**Exercise instructions**
Copy out the lines of the records below verbatim, starting with the line that contains "collectors: A. D. E. Elmer" and continuing through the final line of the records.
● ● ● ● ● ● ●
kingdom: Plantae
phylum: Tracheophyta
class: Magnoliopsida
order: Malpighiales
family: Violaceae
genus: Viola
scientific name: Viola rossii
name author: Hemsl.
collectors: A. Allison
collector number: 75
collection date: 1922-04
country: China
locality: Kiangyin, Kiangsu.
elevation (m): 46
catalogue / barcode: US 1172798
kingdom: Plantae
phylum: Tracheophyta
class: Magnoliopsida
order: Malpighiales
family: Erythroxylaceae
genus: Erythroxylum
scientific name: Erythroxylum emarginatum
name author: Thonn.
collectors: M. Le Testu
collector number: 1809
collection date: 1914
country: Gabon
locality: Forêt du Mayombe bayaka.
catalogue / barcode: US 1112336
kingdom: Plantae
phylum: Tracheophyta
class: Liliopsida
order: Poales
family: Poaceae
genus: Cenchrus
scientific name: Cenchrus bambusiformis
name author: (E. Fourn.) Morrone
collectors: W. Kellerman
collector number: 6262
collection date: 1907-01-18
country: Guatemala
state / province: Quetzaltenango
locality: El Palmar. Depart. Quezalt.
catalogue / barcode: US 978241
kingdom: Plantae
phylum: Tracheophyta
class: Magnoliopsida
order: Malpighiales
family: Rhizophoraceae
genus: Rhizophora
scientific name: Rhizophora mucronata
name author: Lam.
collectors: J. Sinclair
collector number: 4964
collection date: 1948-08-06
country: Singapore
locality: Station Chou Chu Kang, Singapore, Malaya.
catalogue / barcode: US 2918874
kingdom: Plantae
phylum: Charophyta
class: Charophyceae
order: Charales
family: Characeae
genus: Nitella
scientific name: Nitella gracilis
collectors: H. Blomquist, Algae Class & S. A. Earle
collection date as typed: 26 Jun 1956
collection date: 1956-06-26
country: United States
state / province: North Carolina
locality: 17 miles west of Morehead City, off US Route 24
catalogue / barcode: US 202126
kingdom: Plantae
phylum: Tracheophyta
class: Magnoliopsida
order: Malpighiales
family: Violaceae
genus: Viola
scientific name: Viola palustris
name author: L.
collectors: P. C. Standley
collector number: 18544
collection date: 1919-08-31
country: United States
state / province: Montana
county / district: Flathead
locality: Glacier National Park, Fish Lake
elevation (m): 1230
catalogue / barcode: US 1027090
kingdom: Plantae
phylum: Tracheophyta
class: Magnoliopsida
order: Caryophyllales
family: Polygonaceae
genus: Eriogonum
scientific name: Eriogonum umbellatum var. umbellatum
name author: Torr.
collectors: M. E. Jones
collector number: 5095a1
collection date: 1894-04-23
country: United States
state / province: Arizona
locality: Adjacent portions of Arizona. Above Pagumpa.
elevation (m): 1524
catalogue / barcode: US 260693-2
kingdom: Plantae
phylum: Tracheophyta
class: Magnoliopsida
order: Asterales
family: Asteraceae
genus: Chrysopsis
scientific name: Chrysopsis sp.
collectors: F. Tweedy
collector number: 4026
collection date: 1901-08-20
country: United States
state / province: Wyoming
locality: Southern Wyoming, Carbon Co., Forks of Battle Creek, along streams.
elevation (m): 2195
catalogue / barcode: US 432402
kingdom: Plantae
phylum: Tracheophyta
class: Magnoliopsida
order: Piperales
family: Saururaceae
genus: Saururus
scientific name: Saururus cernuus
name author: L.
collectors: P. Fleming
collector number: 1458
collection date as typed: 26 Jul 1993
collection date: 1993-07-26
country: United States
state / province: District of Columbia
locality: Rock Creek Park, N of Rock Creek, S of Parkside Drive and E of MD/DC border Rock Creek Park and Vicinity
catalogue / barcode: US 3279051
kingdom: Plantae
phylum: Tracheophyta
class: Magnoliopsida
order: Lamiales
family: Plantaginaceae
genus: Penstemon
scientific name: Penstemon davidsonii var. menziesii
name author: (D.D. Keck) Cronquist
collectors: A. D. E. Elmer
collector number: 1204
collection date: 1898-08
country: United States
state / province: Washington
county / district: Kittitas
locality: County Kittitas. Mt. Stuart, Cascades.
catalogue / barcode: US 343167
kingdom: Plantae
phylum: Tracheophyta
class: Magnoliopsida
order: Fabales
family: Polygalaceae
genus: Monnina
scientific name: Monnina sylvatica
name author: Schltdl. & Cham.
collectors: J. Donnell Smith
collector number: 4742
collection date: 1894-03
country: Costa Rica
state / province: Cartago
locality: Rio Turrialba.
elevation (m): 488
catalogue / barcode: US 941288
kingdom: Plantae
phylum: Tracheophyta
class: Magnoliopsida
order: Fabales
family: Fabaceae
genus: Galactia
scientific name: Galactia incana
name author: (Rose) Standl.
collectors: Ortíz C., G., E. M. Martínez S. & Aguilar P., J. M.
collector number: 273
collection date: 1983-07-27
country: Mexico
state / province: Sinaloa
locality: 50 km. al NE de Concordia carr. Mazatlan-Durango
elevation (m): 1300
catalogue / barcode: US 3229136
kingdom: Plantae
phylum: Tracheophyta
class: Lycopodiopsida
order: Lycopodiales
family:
● ● ● ● ● ● ●
**Task response**
collectors: A. D. E. Elmer
collector number: 1204
collection date: 1898-08
country: United States
state / province: Washington
county / district: Kittitas
locality: County Kittitas. Mt. Stuart, Cascades.
catalogue / barcode: US 343167
kingdom: Plantae
phylum: Tracheophyta
class: Magnoliopsida
order: Fabales
family: Polygalaceae
genus: Monnina
scientific name: Monnina sylvatica
name author: Schltdl. & Cham.
collectors: J. Donnell Smith
collector number: 4742
collection date: 1894-03
country: Costa Rica
state / province: Cartago
locality: Rio Turrialba.
elevation (m): 488
catalogue / barcode: US 941288
kingdom: Plantae
phylum: Tracheophyta
class: Magnoliopsida
order: Fabales
family: Fabaceae
genus: Galactia
scientific name: Galactia incana
name author: (Rose) Standl.
collectors: Ortíz C., G., E. M. Martínez S. & Aguilar P., J. M.
collector number: 273
collection date: 1983-07-27
country: Mexico
state / province: Sinaloa
locality: 50 km. al NE de Concordia carr. Mazatlan-Durango
elevation (m): 1300
catalogue / barcode: US 3229136
kingdom: Plantae
phylum: Tracheophyta
class: Lycopodiopsida
order: Lycopodiales
family:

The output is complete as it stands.